News of the looming Greenway boost to the North Kerry economy is being tempered by increased fears in the region of an explosion in wind turbine development under the Government’s new Climate Change plan. The plan aims to see 70 per cent of the nation’s energy derived from renewables – chiefly wind turbines – by 2030 in a massive trebling of the previous green aims.
And it’s feared that North Kerry is in line to shoulder a disproportionate volume of the energy tech required to meet the target while a controversial document finding vast tracts of the region to be of no scenic or tourism value continues to underpin planning.
Already, 66 per cent of the wind turbines in Kerry have been established in the northeastern most quarter of the county, with the Stacks Mountains covered in the giant structures. “When wind farm plans are appealed to An Bord Pleanála the first reason the board gives in granting planning is that the plan is in accordance with national policy – now more so than ever.
“The second reason given is the Landscape Character Assessment (LCA). It keeps coming up and in my view it will be opening the floodgates to increased wind energy expansion in North Kerry,” former chair of the North Kerry Tourism Forum John O’Sullivan said. That assessment finds vast tracts of North Kerry to be unimportant in terms of scenery, tourism and recreation – even Ballybunion. Kerry County Council has meanwhile been promising to review the LCA since 2017. But it is still firmly in place and now seemingly intractable under a ministerial directive precluding any changes to renewable policy prior to the publication of the Government’s long-heralded guidelines.
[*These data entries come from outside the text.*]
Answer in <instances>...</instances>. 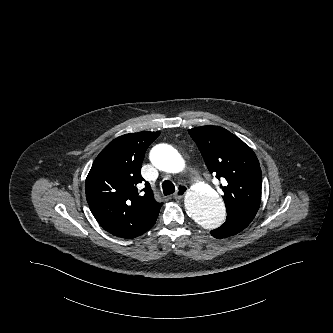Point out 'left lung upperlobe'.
I'll return each instance as SVG.
<instances>
[{
  "label": "left lung upper lobe",
  "mask_w": 333,
  "mask_h": 333,
  "mask_svg": "<svg viewBox=\"0 0 333 333\" xmlns=\"http://www.w3.org/2000/svg\"><path fill=\"white\" fill-rule=\"evenodd\" d=\"M197 144L208 170L224 178L227 218L250 223L261 201L262 173L259 161L242 140L224 128L202 126L189 130Z\"/></svg>",
  "instance_id": "obj_1"
}]
</instances>
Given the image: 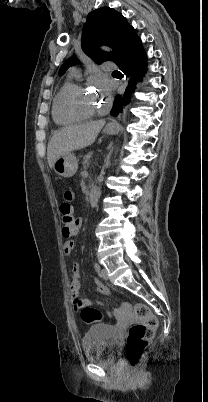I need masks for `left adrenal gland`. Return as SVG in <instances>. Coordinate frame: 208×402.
Masks as SVG:
<instances>
[{
  "label": "left adrenal gland",
  "mask_w": 208,
  "mask_h": 402,
  "mask_svg": "<svg viewBox=\"0 0 208 402\" xmlns=\"http://www.w3.org/2000/svg\"><path fill=\"white\" fill-rule=\"evenodd\" d=\"M112 152H113V148H111V150H110V152H109V154H108V156H107V158L105 160L104 168H109V166H110V158H111Z\"/></svg>",
  "instance_id": "a2214340"
}]
</instances>
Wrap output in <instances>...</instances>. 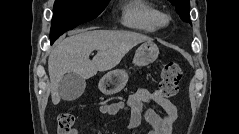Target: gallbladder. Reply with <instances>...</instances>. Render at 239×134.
<instances>
[{
  "label": "gallbladder",
  "mask_w": 239,
  "mask_h": 134,
  "mask_svg": "<svg viewBox=\"0 0 239 134\" xmlns=\"http://www.w3.org/2000/svg\"><path fill=\"white\" fill-rule=\"evenodd\" d=\"M86 87V81L75 73L66 74L60 81L58 92L60 97L66 101L79 98Z\"/></svg>",
  "instance_id": "1"
}]
</instances>
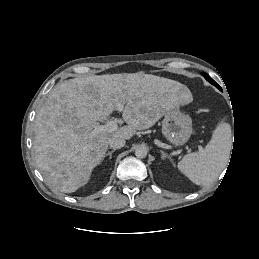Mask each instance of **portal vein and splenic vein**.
Segmentation results:
<instances>
[{"mask_svg":"<svg viewBox=\"0 0 259 259\" xmlns=\"http://www.w3.org/2000/svg\"><path fill=\"white\" fill-rule=\"evenodd\" d=\"M116 109L118 112L123 111L124 109V104L123 103H118L116 105ZM118 129L117 125V120L113 119L107 122L105 125H97L94 129V133H99V132H114Z\"/></svg>","mask_w":259,"mask_h":259,"instance_id":"portal-vein-and-splenic-vein-1","label":"portal vein and splenic vein"}]
</instances>
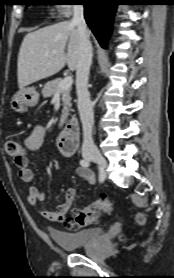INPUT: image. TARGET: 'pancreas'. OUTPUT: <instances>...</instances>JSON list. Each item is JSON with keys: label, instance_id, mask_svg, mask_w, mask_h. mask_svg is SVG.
I'll return each instance as SVG.
<instances>
[{"label": "pancreas", "instance_id": "1", "mask_svg": "<svg viewBox=\"0 0 174 278\" xmlns=\"http://www.w3.org/2000/svg\"><path fill=\"white\" fill-rule=\"evenodd\" d=\"M61 81H62V79L58 78V79H55L53 81L47 82L42 89V94L45 98H48V97H51L58 92L61 93V95H62L61 100L63 102L61 121L64 122L69 115V110H70V107H71V96H70L71 89L69 88V89L59 91L58 86H59Z\"/></svg>", "mask_w": 174, "mask_h": 278}]
</instances>
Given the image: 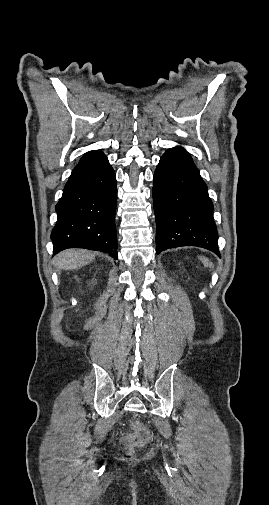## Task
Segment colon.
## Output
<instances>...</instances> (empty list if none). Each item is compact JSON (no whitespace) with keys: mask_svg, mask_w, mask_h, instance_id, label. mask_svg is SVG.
Masks as SVG:
<instances>
[{"mask_svg":"<svg viewBox=\"0 0 269 505\" xmlns=\"http://www.w3.org/2000/svg\"><path fill=\"white\" fill-rule=\"evenodd\" d=\"M133 427L135 428L136 433L133 434V435L128 436L125 439V443L129 447H133V446H137V445H142L148 439V437H147V435H146V433L144 431V428L139 423H134Z\"/></svg>","mask_w":269,"mask_h":505,"instance_id":"obj_1","label":"colon"}]
</instances>
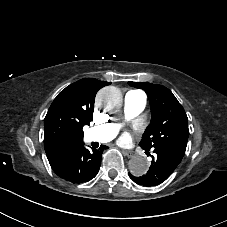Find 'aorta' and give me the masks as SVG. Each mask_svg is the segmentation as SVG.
I'll return each instance as SVG.
<instances>
[{
	"label": "aorta",
	"instance_id": "762f6f07",
	"mask_svg": "<svg viewBox=\"0 0 227 227\" xmlns=\"http://www.w3.org/2000/svg\"><path fill=\"white\" fill-rule=\"evenodd\" d=\"M96 103L106 111H115L122 104V94L116 87H105L98 92ZM148 168L147 160L141 156H135L129 160L130 172L135 176L145 175Z\"/></svg>",
	"mask_w": 227,
	"mask_h": 227
}]
</instances>
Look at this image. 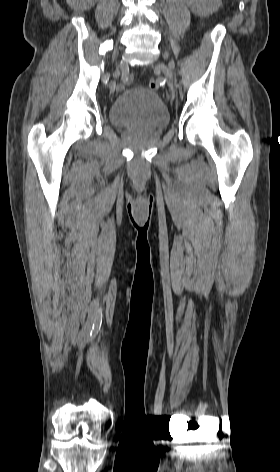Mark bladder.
Listing matches in <instances>:
<instances>
[{
    "instance_id": "bladder-1",
    "label": "bladder",
    "mask_w": 280,
    "mask_h": 472,
    "mask_svg": "<svg viewBox=\"0 0 280 472\" xmlns=\"http://www.w3.org/2000/svg\"><path fill=\"white\" fill-rule=\"evenodd\" d=\"M109 119L119 128L162 130L169 123V112L156 93L136 86L125 90L112 102Z\"/></svg>"
}]
</instances>
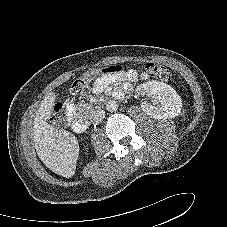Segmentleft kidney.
<instances>
[{"mask_svg":"<svg viewBox=\"0 0 227 227\" xmlns=\"http://www.w3.org/2000/svg\"><path fill=\"white\" fill-rule=\"evenodd\" d=\"M138 93H149L157 99V104L142 102V110L154 119L174 118L182 109V100L177 92L166 83L147 81L137 88Z\"/></svg>","mask_w":227,"mask_h":227,"instance_id":"5707ae66","label":"left kidney"}]
</instances>
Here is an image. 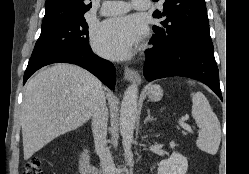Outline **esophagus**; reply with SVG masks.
I'll list each match as a JSON object with an SVG mask.
<instances>
[{"mask_svg":"<svg viewBox=\"0 0 249 174\" xmlns=\"http://www.w3.org/2000/svg\"><path fill=\"white\" fill-rule=\"evenodd\" d=\"M124 78L128 81L137 82V83L141 81L139 73L128 66H126L124 69Z\"/></svg>","mask_w":249,"mask_h":174,"instance_id":"34e87169","label":"esophagus"}]
</instances>
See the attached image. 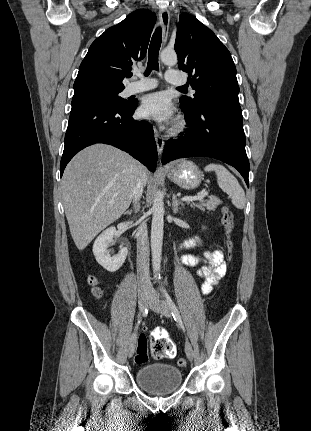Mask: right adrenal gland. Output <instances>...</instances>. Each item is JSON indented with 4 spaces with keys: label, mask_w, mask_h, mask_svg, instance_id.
Masks as SVG:
<instances>
[{
    "label": "right adrenal gland",
    "mask_w": 311,
    "mask_h": 431,
    "mask_svg": "<svg viewBox=\"0 0 311 431\" xmlns=\"http://www.w3.org/2000/svg\"><path fill=\"white\" fill-rule=\"evenodd\" d=\"M137 208H139V204H138ZM124 214H128V216H131L132 210H130V212H124Z\"/></svg>",
    "instance_id": "obj_1"
}]
</instances>
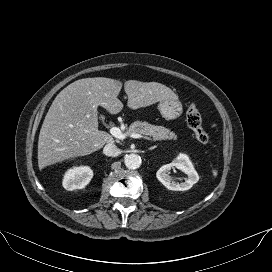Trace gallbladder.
<instances>
[{"mask_svg":"<svg viewBox=\"0 0 272 272\" xmlns=\"http://www.w3.org/2000/svg\"><path fill=\"white\" fill-rule=\"evenodd\" d=\"M101 120H102V121L104 120V117H103V116H101Z\"/></svg>","mask_w":272,"mask_h":272,"instance_id":"1","label":"gallbladder"}]
</instances>
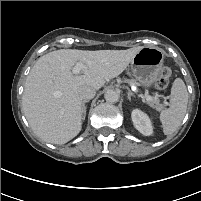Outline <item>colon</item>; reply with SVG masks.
I'll list each match as a JSON object with an SVG mask.
<instances>
[{
  "label": "colon",
  "mask_w": 201,
  "mask_h": 201,
  "mask_svg": "<svg viewBox=\"0 0 201 201\" xmlns=\"http://www.w3.org/2000/svg\"><path fill=\"white\" fill-rule=\"evenodd\" d=\"M170 76H171V68L165 66L161 70V73L156 81V88L158 90H165L169 85Z\"/></svg>",
  "instance_id": "5ec220e1"
}]
</instances>
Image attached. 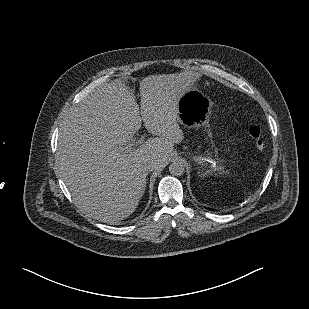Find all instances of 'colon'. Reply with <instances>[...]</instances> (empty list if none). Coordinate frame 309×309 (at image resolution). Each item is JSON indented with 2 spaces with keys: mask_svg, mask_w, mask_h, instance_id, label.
Returning a JSON list of instances; mask_svg holds the SVG:
<instances>
[{
  "mask_svg": "<svg viewBox=\"0 0 309 309\" xmlns=\"http://www.w3.org/2000/svg\"><path fill=\"white\" fill-rule=\"evenodd\" d=\"M249 136L255 141V145L258 148H261L263 146V142L261 140V132L258 127L255 126L250 127Z\"/></svg>",
  "mask_w": 309,
  "mask_h": 309,
  "instance_id": "obj_1",
  "label": "colon"
}]
</instances>
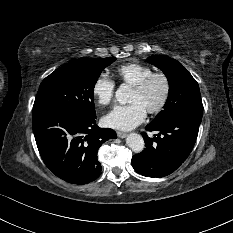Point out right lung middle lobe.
Listing matches in <instances>:
<instances>
[{
  "mask_svg": "<svg viewBox=\"0 0 233 233\" xmlns=\"http://www.w3.org/2000/svg\"><path fill=\"white\" fill-rule=\"evenodd\" d=\"M115 59H77L58 68L42 81L33 111L53 109L95 116V83L102 70Z\"/></svg>",
  "mask_w": 233,
  "mask_h": 233,
  "instance_id": "dd1d6c3e",
  "label": "right lung middle lobe"
}]
</instances>
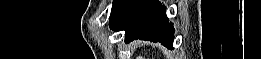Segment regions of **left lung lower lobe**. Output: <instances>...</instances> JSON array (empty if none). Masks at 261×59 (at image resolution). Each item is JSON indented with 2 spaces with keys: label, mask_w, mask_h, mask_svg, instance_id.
Listing matches in <instances>:
<instances>
[{
  "label": "left lung lower lobe",
  "mask_w": 261,
  "mask_h": 59,
  "mask_svg": "<svg viewBox=\"0 0 261 59\" xmlns=\"http://www.w3.org/2000/svg\"><path fill=\"white\" fill-rule=\"evenodd\" d=\"M110 27L114 31L125 30L126 42L149 40L173 48L174 28L158 1L120 0L112 10Z\"/></svg>",
  "instance_id": "left-lung-lower-lobe-1"
}]
</instances>
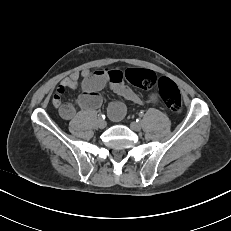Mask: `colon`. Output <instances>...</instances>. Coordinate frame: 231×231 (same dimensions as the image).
I'll return each instance as SVG.
<instances>
[{
  "label": "colon",
  "mask_w": 231,
  "mask_h": 231,
  "mask_svg": "<svg viewBox=\"0 0 231 231\" xmlns=\"http://www.w3.org/2000/svg\"><path fill=\"white\" fill-rule=\"evenodd\" d=\"M125 82L140 89L149 90L155 88L165 106L179 112L182 108V98L176 84L165 77L158 78L154 72L146 69H128L123 74Z\"/></svg>",
  "instance_id": "colon-1"
}]
</instances>
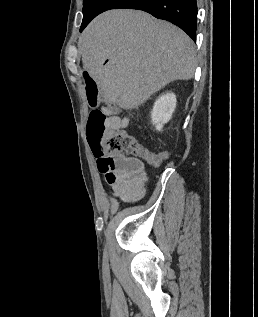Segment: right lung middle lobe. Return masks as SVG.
I'll return each mask as SVG.
<instances>
[{
    "label": "right lung middle lobe",
    "mask_w": 258,
    "mask_h": 317,
    "mask_svg": "<svg viewBox=\"0 0 258 317\" xmlns=\"http://www.w3.org/2000/svg\"><path fill=\"white\" fill-rule=\"evenodd\" d=\"M89 0H83V4L85 5Z\"/></svg>",
    "instance_id": "1"
}]
</instances>
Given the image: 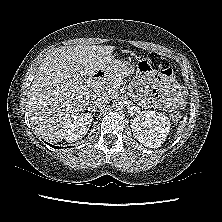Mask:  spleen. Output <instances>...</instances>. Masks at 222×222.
<instances>
[{"label":"spleen","mask_w":222,"mask_h":222,"mask_svg":"<svg viewBox=\"0 0 222 222\" xmlns=\"http://www.w3.org/2000/svg\"><path fill=\"white\" fill-rule=\"evenodd\" d=\"M185 123H186V119H184L181 123V126L178 128L177 130V134L181 133L183 131V128L185 126Z\"/></svg>","instance_id":"1"}]
</instances>
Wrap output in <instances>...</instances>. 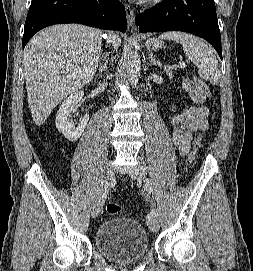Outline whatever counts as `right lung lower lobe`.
Listing matches in <instances>:
<instances>
[{"instance_id": "right-lung-lower-lobe-1", "label": "right lung lower lobe", "mask_w": 253, "mask_h": 271, "mask_svg": "<svg viewBox=\"0 0 253 271\" xmlns=\"http://www.w3.org/2000/svg\"><path fill=\"white\" fill-rule=\"evenodd\" d=\"M81 23L108 30L127 29L124 6L118 0H32L24 27L23 48L44 27Z\"/></svg>"}]
</instances>
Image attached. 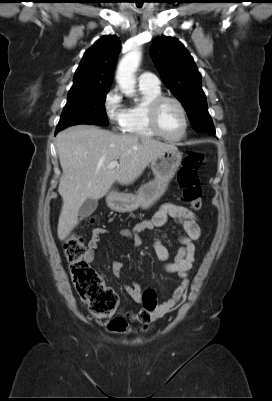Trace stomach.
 I'll return each mask as SVG.
<instances>
[{"mask_svg":"<svg viewBox=\"0 0 272 401\" xmlns=\"http://www.w3.org/2000/svg\"><path fill=\"white\" fill-rule=\"evenodd\" d=\"M182 160V153L175 147L168 149L151 161L154 179L133 193L112 192L107 195L109 208L118 212H132L138 208L149 209L165 193Z\"/></svg>","mask_w":272,"mask_h":401,"instance_id":"stomach-1","label":"stomach"}]
</instances>
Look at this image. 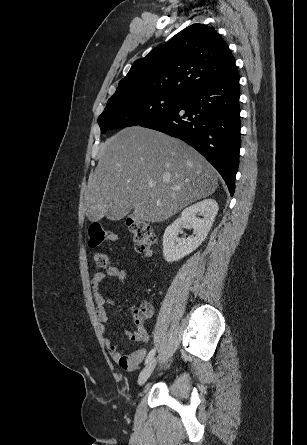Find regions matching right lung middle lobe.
<instances>
[{
  "label": "right lung middle lobe",
  "instance_id": "1",
  "mask_svg": "<svg viewBox=\"0 0 307 445\" xmlns=\"http://www.w3.org/2000/svg\"><path fill=\"white\" fill-rule=\"evenodd\" d=\"M183 98L184 96L163 94L113 96L98 118L101 133L154 120L174 109Z\"/></svg>",
  "mask_w": 307,
  "mask_h": 445
}]
</instances>
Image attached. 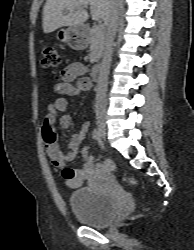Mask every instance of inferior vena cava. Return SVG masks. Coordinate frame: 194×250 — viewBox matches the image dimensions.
<instances>
[{
    "mask_svg": "<svg viewBox=\"0 0 194 250\" xmlns=\"http://www.w3.org/2000/svg\"><path fill=\"white\" fill-rule=\"evenodd\" d=\"M119 2L112 0L109 16L105 22L107 33L104 43L103 59L99 69L96 90V119L103 120L106 112V94L108 87V75L112 60L113 43L119 24Z\"/></svg>",
    "mask_w": 194,
    "mask_h": 250,
    "instance_id": "obj_1",
    "label": "inferior vena cava"
}]
</instances>
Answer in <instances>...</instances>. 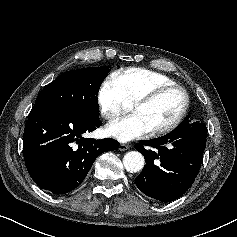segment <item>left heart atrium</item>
Here are the masks:
<instances>
[{"label": "left heart atrium", "instance_id": "39dd6f15", "mask_svg": "<svg viewBox=\"0 0 237 237\" xmlns=\"http://www.w3.org/2000/svg\"><path fill=\"white\" fill-rule=\"evenodd\" d=\"M105 132L110 137L122 142H127L141 138L150 131L140 116L130 114L108 124L105 128Z\"/></svg>", "mask_w": 237, "mask_h": 237}]
</instances>
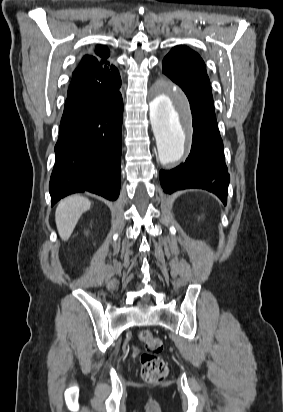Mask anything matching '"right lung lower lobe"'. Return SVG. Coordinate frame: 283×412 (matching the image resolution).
<instances>
[{
    "mask_svg": "<svg viewBox=\"0 0 283 412\" xmlns=\"http://www.w3.org/2000/svg\"><path fill=\"white\" fill-rule=\"evenodd\" d=\"M121 79L91 81L68 94L50 178L52 206L61 198L89 191L115 200L120 191Z\"/></svg>",
    "mask_w": 283,
    "mask_h": 412,
    "instance_id": "1",
    "label": "right lung lower lobe"
}]
</instances>
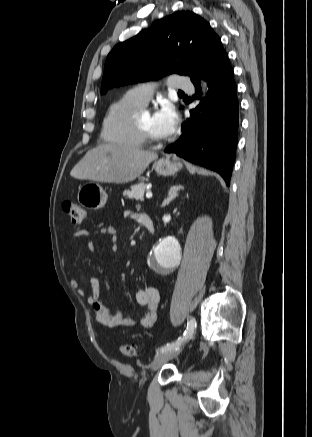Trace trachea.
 <instances>
[{
    "label": "trachea",
    "instance_id": "3493384b",
    "mask_svg": "<svg viewBox=\"0 0 312 437\" xmlns=\"http://www.w3.org/2000/svg\"><path fill=\"white\" fill-rule=\"evenodd\" d=\"M178 93H179V94H184V92H183V91H181V90H179V91H178Z\"/></svg>",
    "mask_w": 312,
    "mask_h": 437
}]
</instances>
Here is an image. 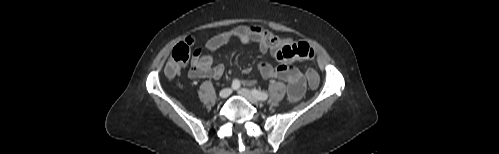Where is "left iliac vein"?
Wrapping results in <instances>:
<instances>
[{
    "mask_svg": "<svg viewBox=\"0 0 499 154\" xmlns=\"http://www.w3.org/2000/svg\"><path fill=\"white\" fill-rule=\"evenodd\" d=\"M238 94L242 97H244L245 99H247L250 103L252 104H258L259 103V99H257L253 93L251 91H249L248 89L246 88H241L238 90Z\"/></svg>",
    "mask_w": 499,
    "mask_h": 154,
    "instance_id": "left-iliac-vein-1",
    "label": "left iliac vein"
}]
</instances>
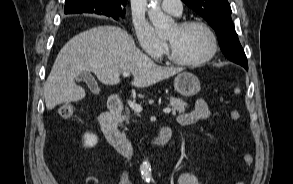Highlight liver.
I'll list each match as a JSON object with an SVG mask.
<instances>
[{"label":"liver","instance_id":"obj_1","mask_svg":"<svg viewBox=\"0 0 293 184\" xmlns=\"http://www.w3.org/2000/svg\"><path fill=\"white\" fill-rule=\"evenodd\" d=\"M182 68L156 65L135 45L124 29L104 25L91 28L70 39L60 50L44 84L46 108L54 109L64 102H77L85 91L75 83L84 72H93L106 85H116L120 74L132 73V84L148 87L167 79Z\"/></svg>","mask_w":293,"mask_h":184}]
</instances>
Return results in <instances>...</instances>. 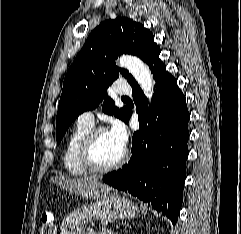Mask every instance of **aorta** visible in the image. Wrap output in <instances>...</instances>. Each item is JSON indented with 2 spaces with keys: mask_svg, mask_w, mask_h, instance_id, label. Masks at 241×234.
Masks as SVG:
<instances>
[{
  "mask_svg": "<svg viewBox=\"0 0 241 234\" xmlns=\"http://www.w3.org/2000/svg\"><path fill=\"white\" fill-rule=\"evenodd\" d=\"M118 65L128 69L142 90L148 96L152 95L154 81L149 67L141 59L130 55L121 56L118 60Z\"/></svg>",
  "mask_w": 241,
  "mask_h": 234,
  "instance_id": "1",
  "label": "aorta"
}]
</instances>
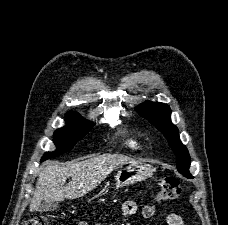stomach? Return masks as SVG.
Wrapping results in <instances>:
<instances>
[{"mask_svg":"<svg viewBox=\"0 0 228 225\" xmlns=\"http://www.w3.org/2000/svg\"><path fill=\"white\" fill-rule=\"evenodd\" d=\"M153 173L154 169H152L151 165L140 163V161L129 163L124 169H118L115 177L116 189H122V187H129L133 183L145 181L148 177H152Z\"/></svg>","mask_w":228,"mask_h":225,"instance_id":"1","label":"stomach"}]
</instances>
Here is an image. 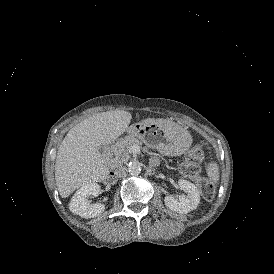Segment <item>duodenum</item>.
I'll list each match as a JSON object with an SVG mask.
<instances>
[{
	"instance_id": "duodenum-1",
	"label": "duodenum",
	"mask_w": 274,
	"mask_h": 274,
	"mask_svg": "<svg viewBox=\"0 0 274 274\" xmlns=\"http://www.w3.org/2000/svg\"><path fill=\"white\" fill-rule=\"evenodd\" d=\"M109 155H110V146H107L106 149H105V157H106V161H107L108 164L110 163ZM109 176L113 177L114 173L112 171H110Z\"/></svg>"
}]
</instances>
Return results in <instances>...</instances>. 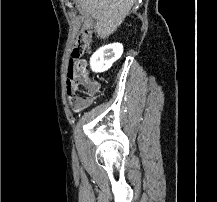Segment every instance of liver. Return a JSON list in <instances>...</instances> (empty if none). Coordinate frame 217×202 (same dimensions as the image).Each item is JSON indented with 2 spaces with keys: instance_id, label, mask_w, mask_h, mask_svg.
Returning a JSON list of instances; mask_svg holds the SVG:
<instances>
[{
  "instance_id": "6515ba94",
  "label": "liver",
  "mask_w": 217,
  "mask_h": 202,
  "mask_svg": "<svg viewBox=\"0 0 217 202\" xmlns=\"http://www.w3.org/2000/svg\"><path fill=\"white\" fill-rule=\"evenodd\" d=\"M137 0H76L77 8L92 14L96 20L95 34L105 40L116 32Z\"/></svg>"
}]
</instances>
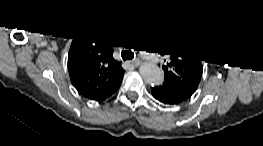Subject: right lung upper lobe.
Listing matches in <instances>:
<instances>
[{
  "mask_svg": "<svg viewBox=\"0 0 263 146\" xmlns=\"http://www.w3.org/2000/svg\"><path fill=\"white\" fill-rule=\"evenodd\" d=\"M71 82L84 97L103 101L119 88L124 70L113 58V48L103 44L94 27L82 28L68 54Z\"/></svg>",
  "mask_w": 263,
  "mask_h": 146,
  "instance_id": "cb5924a9",
  "label": "right lung upper lobe"
}]
</instances>
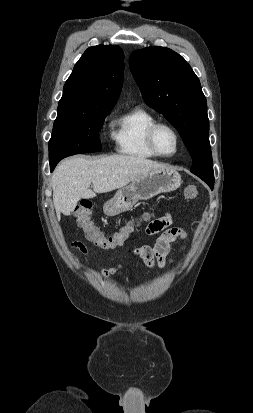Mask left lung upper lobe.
Here are the masks:
<instances>
[{"mask_svg": "<svg viewBox=\"0 0 253 413\" xmlns=\"http://www.w3.org/2000/svg\"><path fill=\"white\" fill-rule=\"evenodd\" d=\"M129 65L145 102L180 133L193 159L190 171L200 178H214L207 102L190 65L173 50L159 46L134 51Z\"/></svg>", "mask_w": 253, "mask_h": 413, "instance_id": "5c2ea615", "label": "left lung upper lobe"}]
</instances>
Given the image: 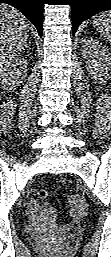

Mr O’Sullivan – who ran unsuccessfully in the locals on this issue – said the only solution in the near future is for councillors to push through a change to the LCA, even if it incurs a legal response from the Government. “We already have 275 of the 411 turbines in Kerry at a time when we’re trying to grow tourism. The Greenway funding was welcome news, but tourism will be greatly constrained by the expansion of wind farms across the whole region.”